• Activity: Please, in the data that follows, copy exactly the lines from the line with "correct bias, visualizing-interpreting: 0.1833" through the last one, both included. Do not include pictures.

• Supplied information:
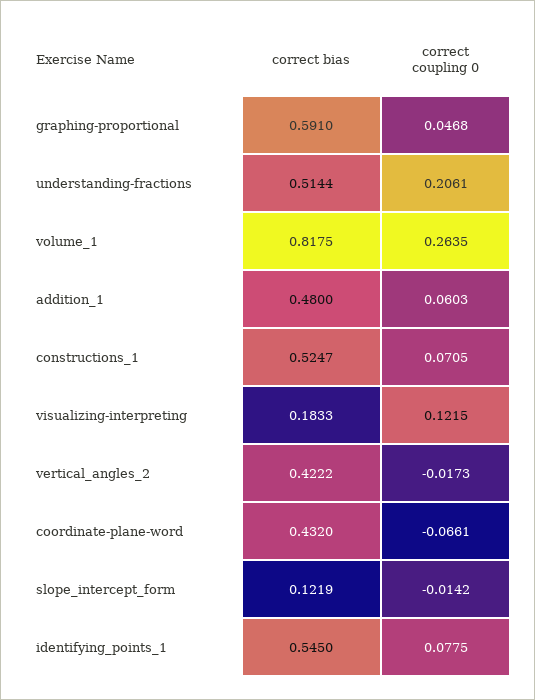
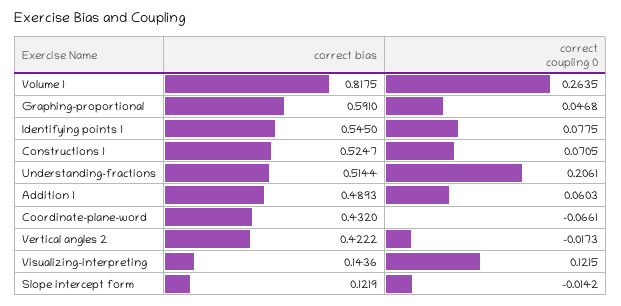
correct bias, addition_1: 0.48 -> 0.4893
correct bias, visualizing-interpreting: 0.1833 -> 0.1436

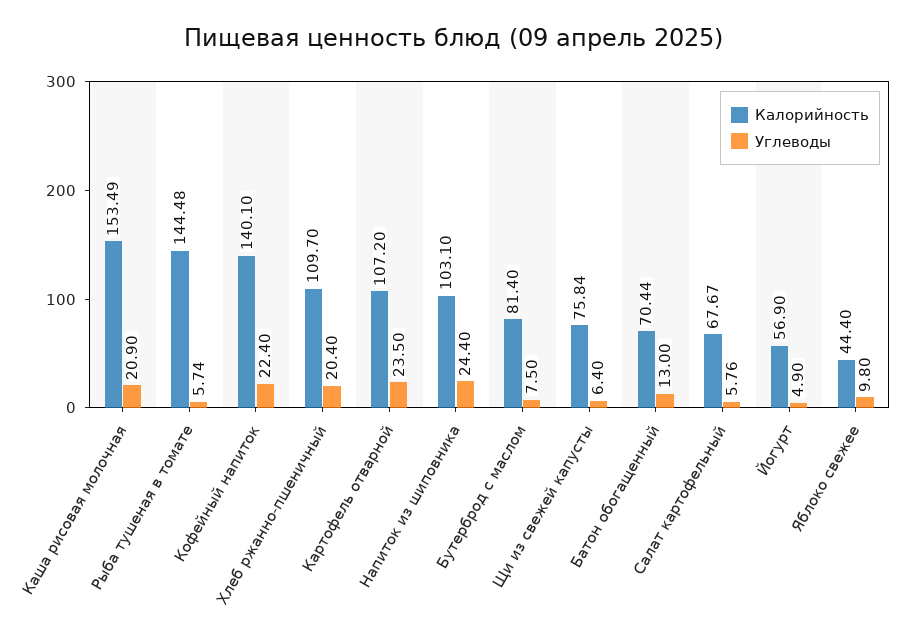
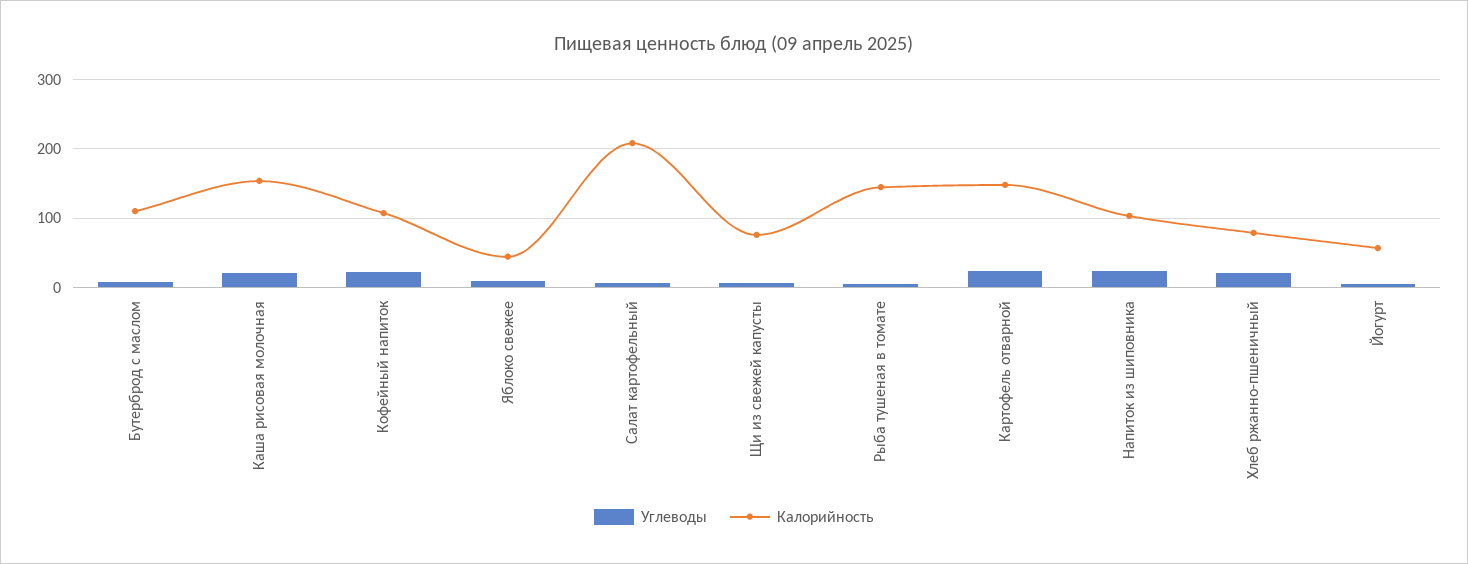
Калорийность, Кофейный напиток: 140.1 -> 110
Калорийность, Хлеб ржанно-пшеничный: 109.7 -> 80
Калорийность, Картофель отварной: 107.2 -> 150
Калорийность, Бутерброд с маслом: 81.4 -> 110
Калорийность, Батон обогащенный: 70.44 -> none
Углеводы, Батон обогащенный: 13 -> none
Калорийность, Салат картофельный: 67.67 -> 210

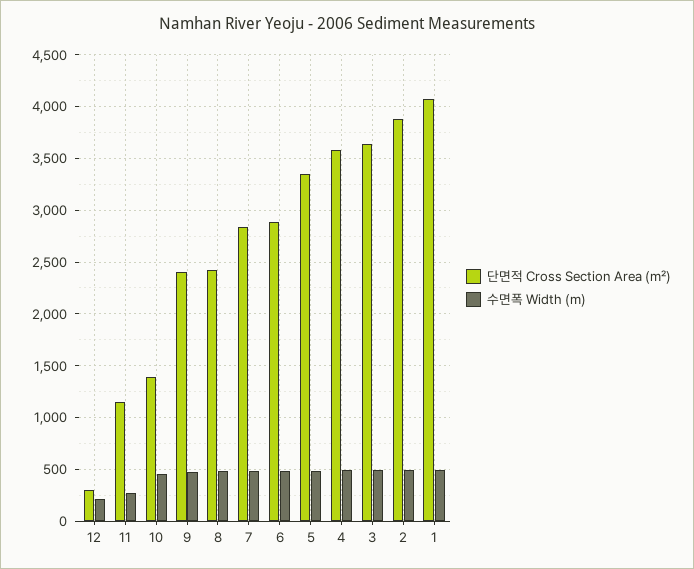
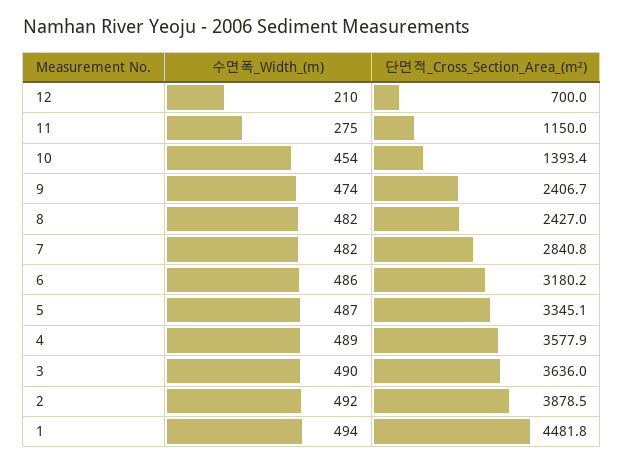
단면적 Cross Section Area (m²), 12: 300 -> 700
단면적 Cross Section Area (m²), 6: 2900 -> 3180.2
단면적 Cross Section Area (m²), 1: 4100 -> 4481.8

• Exercise solution:
correct bias, visualizing-interpreting: 0.1833 -> 0.1436

Калорийность, Кофейный напиток: 140.1 -> 110
Калорийность, Хлеб ржанно-пшеничный: 109.7 -> 80
Калорийность, Картофель отварной: 107.2 -> 150
Калорийность, Бутерброд с маслом: 81.4 -> 110
Калорийность, Батон обогащенный: 70.44 -> none
Углеводы, Батон обогащенный: 13 -> none
Калорийность, Салат картофельный: 67.67 -> 210

단면적 Cross Section Area (m²), 12: 300 -> 700
단면적 Cross Section Area (m²), 6: 2900 -> 3180.2
단면적 Cross Section Area (m²), 1: 4100 -> 4481.8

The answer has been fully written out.